» WHAT IS REQUIRED
Wherever the string "Figure" occurs in a line of these records, report that line.

^^^^^^^^

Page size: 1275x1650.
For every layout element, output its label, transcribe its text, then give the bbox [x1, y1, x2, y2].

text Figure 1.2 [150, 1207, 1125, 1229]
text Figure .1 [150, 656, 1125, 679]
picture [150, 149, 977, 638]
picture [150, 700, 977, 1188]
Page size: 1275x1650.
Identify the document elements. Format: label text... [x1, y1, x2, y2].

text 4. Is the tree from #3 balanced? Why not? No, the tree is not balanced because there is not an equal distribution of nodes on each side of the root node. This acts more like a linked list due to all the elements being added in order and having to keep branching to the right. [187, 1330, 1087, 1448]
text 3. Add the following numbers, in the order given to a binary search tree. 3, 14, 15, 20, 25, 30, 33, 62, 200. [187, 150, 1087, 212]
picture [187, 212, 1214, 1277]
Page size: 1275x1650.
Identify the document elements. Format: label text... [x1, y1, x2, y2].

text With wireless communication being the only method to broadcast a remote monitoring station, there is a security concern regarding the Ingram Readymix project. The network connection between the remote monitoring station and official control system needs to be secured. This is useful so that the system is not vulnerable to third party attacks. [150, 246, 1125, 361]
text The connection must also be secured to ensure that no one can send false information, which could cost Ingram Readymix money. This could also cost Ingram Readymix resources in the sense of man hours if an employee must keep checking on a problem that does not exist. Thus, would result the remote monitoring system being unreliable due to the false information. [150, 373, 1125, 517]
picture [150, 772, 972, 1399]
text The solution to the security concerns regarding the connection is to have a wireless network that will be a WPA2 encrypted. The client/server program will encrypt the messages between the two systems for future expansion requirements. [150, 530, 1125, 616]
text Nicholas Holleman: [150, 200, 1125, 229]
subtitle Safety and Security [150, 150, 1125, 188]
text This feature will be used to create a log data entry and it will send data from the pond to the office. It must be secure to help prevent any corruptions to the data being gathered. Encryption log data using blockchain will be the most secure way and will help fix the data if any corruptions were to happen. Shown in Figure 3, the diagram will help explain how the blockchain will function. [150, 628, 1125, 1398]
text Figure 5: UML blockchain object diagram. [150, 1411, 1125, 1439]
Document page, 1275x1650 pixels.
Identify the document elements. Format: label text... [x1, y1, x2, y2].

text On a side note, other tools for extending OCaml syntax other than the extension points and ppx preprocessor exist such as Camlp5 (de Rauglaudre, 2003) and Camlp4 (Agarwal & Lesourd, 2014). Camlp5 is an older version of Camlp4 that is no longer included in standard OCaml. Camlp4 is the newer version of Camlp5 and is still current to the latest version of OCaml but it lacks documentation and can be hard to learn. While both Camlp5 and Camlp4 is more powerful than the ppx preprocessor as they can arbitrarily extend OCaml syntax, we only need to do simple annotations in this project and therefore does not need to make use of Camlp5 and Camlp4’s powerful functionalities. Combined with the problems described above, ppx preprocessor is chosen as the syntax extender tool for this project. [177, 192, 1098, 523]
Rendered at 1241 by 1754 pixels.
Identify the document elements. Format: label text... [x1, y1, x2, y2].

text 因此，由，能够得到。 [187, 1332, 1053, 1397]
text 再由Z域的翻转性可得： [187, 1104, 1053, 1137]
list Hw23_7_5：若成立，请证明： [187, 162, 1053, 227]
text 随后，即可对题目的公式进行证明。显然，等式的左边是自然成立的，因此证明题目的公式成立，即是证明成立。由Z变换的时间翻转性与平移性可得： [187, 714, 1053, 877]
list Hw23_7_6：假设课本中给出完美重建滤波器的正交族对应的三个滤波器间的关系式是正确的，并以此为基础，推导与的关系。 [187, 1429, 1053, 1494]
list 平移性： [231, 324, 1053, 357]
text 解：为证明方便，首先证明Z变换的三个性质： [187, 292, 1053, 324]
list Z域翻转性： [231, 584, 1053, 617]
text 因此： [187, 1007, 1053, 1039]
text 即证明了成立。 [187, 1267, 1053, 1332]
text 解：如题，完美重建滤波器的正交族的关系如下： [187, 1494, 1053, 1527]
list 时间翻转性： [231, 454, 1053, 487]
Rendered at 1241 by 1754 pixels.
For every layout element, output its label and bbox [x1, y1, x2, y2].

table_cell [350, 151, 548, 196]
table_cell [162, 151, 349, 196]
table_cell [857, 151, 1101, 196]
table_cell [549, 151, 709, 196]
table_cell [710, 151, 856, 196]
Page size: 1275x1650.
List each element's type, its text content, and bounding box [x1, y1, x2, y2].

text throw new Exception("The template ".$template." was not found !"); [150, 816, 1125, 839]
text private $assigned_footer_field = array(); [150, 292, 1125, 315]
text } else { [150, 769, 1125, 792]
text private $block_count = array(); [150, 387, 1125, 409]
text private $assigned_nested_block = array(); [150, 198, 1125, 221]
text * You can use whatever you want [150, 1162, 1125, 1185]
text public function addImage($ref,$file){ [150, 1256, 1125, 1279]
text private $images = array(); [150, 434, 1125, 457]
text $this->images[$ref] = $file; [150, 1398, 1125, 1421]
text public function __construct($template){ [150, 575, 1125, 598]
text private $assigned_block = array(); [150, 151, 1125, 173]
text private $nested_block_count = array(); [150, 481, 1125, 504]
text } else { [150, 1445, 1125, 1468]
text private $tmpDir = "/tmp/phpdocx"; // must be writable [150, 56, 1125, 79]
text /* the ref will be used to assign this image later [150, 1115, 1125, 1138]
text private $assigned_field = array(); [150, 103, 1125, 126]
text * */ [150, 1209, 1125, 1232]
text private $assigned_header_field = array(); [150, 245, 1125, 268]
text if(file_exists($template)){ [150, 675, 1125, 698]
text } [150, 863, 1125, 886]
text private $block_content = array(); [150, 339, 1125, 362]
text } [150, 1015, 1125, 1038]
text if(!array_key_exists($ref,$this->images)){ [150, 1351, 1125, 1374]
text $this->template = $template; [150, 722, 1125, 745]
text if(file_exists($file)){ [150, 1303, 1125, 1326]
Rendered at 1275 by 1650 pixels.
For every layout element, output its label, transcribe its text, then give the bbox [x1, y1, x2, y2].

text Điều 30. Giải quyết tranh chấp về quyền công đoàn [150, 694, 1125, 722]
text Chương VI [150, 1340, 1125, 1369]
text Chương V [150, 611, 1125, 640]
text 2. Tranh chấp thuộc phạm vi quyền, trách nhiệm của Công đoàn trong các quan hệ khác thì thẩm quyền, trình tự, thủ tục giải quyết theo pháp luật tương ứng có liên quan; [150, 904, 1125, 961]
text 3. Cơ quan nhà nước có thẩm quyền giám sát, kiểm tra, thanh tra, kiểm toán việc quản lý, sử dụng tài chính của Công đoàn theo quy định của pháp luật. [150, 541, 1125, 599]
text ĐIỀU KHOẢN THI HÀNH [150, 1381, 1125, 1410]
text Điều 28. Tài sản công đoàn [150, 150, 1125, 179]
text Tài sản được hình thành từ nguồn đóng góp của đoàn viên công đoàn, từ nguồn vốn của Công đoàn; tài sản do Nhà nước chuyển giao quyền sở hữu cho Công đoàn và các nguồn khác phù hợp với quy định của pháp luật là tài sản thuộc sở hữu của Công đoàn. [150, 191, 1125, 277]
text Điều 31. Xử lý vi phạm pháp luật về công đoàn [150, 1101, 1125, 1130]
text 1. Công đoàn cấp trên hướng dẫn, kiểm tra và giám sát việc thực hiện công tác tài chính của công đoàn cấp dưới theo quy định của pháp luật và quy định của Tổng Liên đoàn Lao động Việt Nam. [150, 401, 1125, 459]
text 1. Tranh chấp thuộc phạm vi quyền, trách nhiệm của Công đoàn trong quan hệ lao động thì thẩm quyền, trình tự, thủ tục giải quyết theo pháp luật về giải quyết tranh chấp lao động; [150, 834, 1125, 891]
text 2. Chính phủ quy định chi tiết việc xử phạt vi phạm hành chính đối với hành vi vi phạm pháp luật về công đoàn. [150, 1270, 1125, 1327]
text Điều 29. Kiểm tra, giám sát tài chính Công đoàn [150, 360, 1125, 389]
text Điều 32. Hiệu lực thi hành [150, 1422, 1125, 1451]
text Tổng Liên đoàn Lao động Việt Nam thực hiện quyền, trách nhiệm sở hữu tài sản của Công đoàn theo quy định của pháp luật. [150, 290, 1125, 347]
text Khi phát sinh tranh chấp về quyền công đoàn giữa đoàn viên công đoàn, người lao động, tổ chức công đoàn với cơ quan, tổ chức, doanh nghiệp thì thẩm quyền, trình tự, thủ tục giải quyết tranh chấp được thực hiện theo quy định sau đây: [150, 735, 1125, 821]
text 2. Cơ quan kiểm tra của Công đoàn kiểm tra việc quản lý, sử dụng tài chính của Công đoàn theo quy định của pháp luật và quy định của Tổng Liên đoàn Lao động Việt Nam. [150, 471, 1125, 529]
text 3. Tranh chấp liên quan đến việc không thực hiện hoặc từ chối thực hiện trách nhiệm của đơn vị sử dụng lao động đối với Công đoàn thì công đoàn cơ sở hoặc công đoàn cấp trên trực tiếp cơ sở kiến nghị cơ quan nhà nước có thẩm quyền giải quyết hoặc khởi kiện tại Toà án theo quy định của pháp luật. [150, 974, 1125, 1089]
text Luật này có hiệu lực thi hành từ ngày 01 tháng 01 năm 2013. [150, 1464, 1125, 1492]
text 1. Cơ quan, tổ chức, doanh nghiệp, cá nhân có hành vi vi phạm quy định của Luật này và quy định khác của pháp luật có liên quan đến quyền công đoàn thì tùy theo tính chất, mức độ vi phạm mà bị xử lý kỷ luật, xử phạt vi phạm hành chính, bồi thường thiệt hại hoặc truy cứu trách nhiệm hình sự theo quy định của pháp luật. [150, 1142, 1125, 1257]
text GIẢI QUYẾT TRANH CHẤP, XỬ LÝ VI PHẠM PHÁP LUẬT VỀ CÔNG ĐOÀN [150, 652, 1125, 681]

^^^^^^^^

» SOLUTION TO THIS TASK
text Figure 1.2 [150, 1207, 1125, 1229]
text Figure .1 [150, 656, 1125, 679]
text This feature will be used to create a log data entry and it will send data from the pond to the office. It must be secure to help prevent any corruptions to the data being gathered. Encryption log data using blockchain will be the most secure way and will help fix the data if any corruptions were to happen. Shown in Figure 3, the diagram will help explain how the blockchain will function. [150, 628, 1125, 1398]
text Figure 5: UML blockchain object diagram. [150, 1411, 1125, 1439]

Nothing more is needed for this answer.